Pour Patrick*, 53 ans et sous curatelle renforcée depuis une vingtaine d'années, «la vie est plus facile à gérer» grâce à la mesure. «Avec mon handicap, et celui de ma femme, on se sent plus protégés, ce serait compliqué sinon. La curatelle s'occupe de tout, ils gèrent nos difficultés, c'est une aide. Quand on a besoin de vêtements, d'aller chez le coiffeur, d'acheter quelque chose qui nous fait plaisir, il y a un virement de fait sans problème.»

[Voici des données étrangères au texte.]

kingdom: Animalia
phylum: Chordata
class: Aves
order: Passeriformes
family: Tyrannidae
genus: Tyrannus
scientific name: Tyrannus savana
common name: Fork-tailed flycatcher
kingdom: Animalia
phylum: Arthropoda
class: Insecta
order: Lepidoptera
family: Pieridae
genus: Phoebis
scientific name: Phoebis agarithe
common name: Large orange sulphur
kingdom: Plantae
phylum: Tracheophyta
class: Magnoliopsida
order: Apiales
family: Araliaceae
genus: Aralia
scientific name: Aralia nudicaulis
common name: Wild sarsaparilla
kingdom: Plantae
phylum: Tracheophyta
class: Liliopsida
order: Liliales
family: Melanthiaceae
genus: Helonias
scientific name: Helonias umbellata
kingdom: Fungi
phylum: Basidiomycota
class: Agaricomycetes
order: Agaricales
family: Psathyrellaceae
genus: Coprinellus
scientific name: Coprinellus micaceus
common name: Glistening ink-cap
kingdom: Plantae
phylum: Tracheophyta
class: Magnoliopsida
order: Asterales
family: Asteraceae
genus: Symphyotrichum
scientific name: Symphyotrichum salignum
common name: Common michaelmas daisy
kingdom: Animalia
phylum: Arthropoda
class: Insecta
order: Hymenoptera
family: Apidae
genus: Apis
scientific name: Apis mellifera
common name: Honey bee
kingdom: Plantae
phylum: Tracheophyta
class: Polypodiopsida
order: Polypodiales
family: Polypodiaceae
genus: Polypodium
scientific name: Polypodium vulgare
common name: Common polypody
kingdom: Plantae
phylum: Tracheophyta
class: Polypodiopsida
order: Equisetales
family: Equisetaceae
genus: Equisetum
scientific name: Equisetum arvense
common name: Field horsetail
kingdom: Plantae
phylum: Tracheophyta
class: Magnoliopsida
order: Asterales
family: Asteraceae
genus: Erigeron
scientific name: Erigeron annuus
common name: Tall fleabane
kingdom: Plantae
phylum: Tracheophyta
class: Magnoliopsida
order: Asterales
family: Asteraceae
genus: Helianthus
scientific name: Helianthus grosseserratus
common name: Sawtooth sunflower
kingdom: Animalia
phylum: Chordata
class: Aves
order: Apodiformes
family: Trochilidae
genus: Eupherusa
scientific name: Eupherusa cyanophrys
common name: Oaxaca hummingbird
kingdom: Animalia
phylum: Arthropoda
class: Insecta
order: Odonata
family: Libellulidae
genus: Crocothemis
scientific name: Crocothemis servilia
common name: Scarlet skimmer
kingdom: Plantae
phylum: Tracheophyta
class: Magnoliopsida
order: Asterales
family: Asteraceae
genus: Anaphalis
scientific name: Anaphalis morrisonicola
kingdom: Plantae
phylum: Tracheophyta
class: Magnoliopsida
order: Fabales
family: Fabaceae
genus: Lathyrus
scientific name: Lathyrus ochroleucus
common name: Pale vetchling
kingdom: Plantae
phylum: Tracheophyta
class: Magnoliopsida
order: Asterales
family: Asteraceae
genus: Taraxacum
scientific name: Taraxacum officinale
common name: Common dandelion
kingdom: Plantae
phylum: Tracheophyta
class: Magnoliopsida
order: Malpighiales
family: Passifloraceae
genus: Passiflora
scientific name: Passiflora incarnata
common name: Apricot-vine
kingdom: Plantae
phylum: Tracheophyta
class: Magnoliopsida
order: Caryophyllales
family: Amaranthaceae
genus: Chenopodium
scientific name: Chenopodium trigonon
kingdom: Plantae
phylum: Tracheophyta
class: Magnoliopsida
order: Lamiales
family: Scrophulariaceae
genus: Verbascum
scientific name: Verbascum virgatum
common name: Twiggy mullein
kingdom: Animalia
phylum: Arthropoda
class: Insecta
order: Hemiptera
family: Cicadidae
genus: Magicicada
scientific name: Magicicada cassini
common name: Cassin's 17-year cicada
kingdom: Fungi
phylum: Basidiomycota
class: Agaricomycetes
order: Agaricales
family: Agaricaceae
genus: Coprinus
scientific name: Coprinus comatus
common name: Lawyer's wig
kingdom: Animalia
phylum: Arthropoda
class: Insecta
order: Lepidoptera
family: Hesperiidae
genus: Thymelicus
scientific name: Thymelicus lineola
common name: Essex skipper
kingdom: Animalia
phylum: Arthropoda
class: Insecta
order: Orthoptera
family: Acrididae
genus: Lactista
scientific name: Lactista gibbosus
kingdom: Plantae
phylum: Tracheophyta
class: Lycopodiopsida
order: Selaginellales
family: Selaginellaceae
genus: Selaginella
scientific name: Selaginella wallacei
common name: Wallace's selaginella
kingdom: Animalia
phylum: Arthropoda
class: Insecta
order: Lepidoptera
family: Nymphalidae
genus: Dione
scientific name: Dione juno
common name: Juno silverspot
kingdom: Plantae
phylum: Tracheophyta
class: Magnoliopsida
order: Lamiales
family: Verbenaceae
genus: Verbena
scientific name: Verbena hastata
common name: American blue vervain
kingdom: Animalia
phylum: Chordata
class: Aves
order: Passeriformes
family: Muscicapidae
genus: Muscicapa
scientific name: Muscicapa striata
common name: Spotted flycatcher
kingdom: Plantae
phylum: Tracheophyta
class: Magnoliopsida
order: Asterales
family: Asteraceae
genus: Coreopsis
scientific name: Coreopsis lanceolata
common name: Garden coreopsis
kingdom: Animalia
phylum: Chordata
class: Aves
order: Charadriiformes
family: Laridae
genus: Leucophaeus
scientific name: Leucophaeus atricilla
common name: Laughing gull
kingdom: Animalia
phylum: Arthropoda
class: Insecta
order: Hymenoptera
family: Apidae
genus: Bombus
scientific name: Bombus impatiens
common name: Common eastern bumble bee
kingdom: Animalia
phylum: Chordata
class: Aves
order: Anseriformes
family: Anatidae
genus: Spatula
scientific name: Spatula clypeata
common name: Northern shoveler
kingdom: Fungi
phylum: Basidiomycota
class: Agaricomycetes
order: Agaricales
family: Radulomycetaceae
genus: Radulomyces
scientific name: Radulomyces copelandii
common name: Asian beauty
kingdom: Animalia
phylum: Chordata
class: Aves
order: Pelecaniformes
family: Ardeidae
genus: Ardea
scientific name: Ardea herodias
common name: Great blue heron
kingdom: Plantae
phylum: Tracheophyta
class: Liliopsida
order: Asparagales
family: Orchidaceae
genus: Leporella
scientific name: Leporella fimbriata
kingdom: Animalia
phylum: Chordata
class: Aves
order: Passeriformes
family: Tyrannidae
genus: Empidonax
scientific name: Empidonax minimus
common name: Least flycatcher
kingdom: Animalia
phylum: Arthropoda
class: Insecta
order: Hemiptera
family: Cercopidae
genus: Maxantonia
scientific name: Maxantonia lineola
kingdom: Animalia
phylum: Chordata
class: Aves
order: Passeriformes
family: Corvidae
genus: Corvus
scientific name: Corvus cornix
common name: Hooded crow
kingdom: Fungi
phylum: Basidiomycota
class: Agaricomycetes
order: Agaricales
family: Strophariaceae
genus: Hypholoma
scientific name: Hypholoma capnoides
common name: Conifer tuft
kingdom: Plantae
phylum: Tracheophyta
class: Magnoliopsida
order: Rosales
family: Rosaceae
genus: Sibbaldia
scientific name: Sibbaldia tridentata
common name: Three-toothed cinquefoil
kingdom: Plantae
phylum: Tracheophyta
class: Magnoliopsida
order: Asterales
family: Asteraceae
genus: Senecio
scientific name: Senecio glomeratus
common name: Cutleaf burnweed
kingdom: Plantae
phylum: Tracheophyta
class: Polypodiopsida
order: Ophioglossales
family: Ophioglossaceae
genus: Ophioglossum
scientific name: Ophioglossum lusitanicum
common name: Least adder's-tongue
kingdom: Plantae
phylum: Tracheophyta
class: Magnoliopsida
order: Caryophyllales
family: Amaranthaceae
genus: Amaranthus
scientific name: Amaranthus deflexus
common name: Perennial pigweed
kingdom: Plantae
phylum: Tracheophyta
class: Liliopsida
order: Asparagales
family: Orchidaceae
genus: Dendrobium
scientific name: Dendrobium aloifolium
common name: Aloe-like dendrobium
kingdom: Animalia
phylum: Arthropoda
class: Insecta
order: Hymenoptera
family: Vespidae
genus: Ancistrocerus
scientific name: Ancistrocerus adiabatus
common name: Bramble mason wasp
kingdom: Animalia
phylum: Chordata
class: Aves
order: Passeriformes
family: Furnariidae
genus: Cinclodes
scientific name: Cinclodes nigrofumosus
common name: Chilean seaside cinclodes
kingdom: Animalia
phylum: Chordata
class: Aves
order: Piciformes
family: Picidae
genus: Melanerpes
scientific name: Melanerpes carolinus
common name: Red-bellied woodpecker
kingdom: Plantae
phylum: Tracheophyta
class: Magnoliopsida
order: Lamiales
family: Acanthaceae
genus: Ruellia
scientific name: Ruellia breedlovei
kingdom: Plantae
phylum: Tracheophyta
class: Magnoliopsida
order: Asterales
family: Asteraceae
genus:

Une étape parfois difficile à passer donc, mais qui, en réalité, va souvent durer dans le temps. Et se passer le mieux possible, si tant est, rappelle le juge des tutelles, qu'«un travail de dialogue ait été fait correctement au préalable», permettant l'instauration d'une relation de confiance. Mais puisque chez les Spears, on semble bien loin de toute velléité bienveillante et qu'on penche plutôt vers le contrôle du corps de la femme, l'exploitation et le vol de pognon, #FreeBritney, évidemment.